** Directions **
Could you retype the entries below exactly, omitting every picture?

(Machine-readable electronics designs)
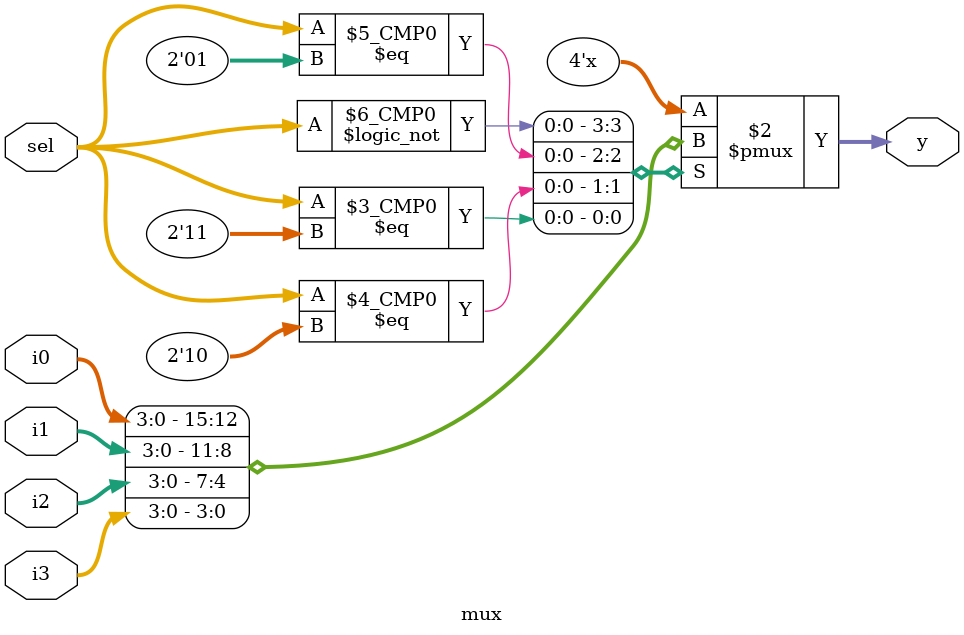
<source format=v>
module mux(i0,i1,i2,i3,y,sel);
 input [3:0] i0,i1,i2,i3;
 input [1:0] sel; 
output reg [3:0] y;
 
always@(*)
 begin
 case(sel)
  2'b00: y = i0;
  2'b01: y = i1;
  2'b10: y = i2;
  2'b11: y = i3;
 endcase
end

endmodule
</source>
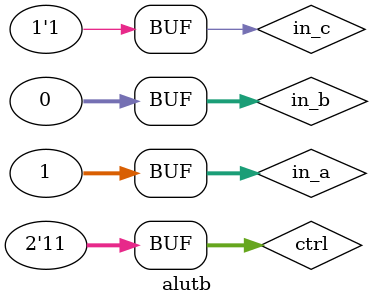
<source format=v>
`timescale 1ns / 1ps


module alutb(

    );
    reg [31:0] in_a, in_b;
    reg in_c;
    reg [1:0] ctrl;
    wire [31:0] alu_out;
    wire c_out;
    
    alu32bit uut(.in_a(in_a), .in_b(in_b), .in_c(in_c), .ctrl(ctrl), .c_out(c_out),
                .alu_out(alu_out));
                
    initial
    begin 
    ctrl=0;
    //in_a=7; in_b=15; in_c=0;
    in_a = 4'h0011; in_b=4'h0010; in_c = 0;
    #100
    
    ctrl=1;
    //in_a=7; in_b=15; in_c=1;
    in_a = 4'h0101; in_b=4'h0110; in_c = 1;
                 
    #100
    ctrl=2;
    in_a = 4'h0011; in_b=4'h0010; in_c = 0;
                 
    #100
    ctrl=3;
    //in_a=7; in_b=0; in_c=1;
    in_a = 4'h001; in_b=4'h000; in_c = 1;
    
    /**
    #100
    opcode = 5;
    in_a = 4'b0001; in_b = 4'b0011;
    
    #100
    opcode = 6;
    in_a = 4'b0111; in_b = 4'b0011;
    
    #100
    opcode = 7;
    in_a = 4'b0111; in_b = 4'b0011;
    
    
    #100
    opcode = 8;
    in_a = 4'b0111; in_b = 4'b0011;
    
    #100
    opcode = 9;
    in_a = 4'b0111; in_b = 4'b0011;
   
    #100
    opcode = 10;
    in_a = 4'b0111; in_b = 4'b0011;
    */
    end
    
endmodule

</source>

** Written solution **
<source format=v>
module mux(i0,i1,i2,i3,y,sel);
 input [3:0] i0,i1,i2,i3;
 input [1:0] sel; 
output reg [3:0] y;
 
always@(*)
 begin
 case(sel)
  2'b00: y = i0;
  2'b01: y = i1;
  2'b10: y = i2;
  2'b11: y = i3;
 endcase
end

endmodule
</source>
<source format=v>
`timescale 1ns / 1ps


module alutb(

    );
    reg [31:0] in_a, in_b;
    reg in_c;
    reg [1:0] ctrl;
    wire [31:0] alu_out;
    wire c_out;
    
    alu32bit uut(.in_a(in_a), .in_b(in_b), .in_c(in_c), .ctrl(ctrl), .c_out(c_out),
                .alu_out(alu_out));
                
    initial
    begin 
    ctrl=0;
    //in_a=7; in_b=15; in_c=0;
    in_a = 4'h0011; in_b=4'h0010; in_c = 0;
    #100
    
    ctrl=1;
    //in_a=7; in_b=15; in_c=1;
    in_a = 4'h0101; in_b=4'h0110; in_c = 1;
                 
    #100
    ctrl=2;
    in_a = 4'h0011; in_b=4'h0010; in_c = 0;
                 
    #100
    ctrl=3;
    //in_a=7; in_b=0; in_c=1;
    in_a = 4'h001; in_b=4'h000; in_c = 1;
    
    /**
    #100
    opcode = 5;
    in_a = 4'b0001; in_b = 4'b0011;
    
    #100
    opcode = 6;
    in_a = 4'b0111; in_b = 4'b0011;
    
    #100
    opcode = 7;
    in_a = 4'b0111; in_b = 4'b0011;
    
    
    #100
    opcode = 8;
    in_a = 4'b0111; in_b = 4'b0011;
    
    #100
    opcode = 9;
    in_a = 4'b0111; in_b = 4'b0011;
   
    #100
    opcode = 10;
    in_a = 4'b0111; in_b = 4'b0011;
    */
    end
    
endmodule

</source>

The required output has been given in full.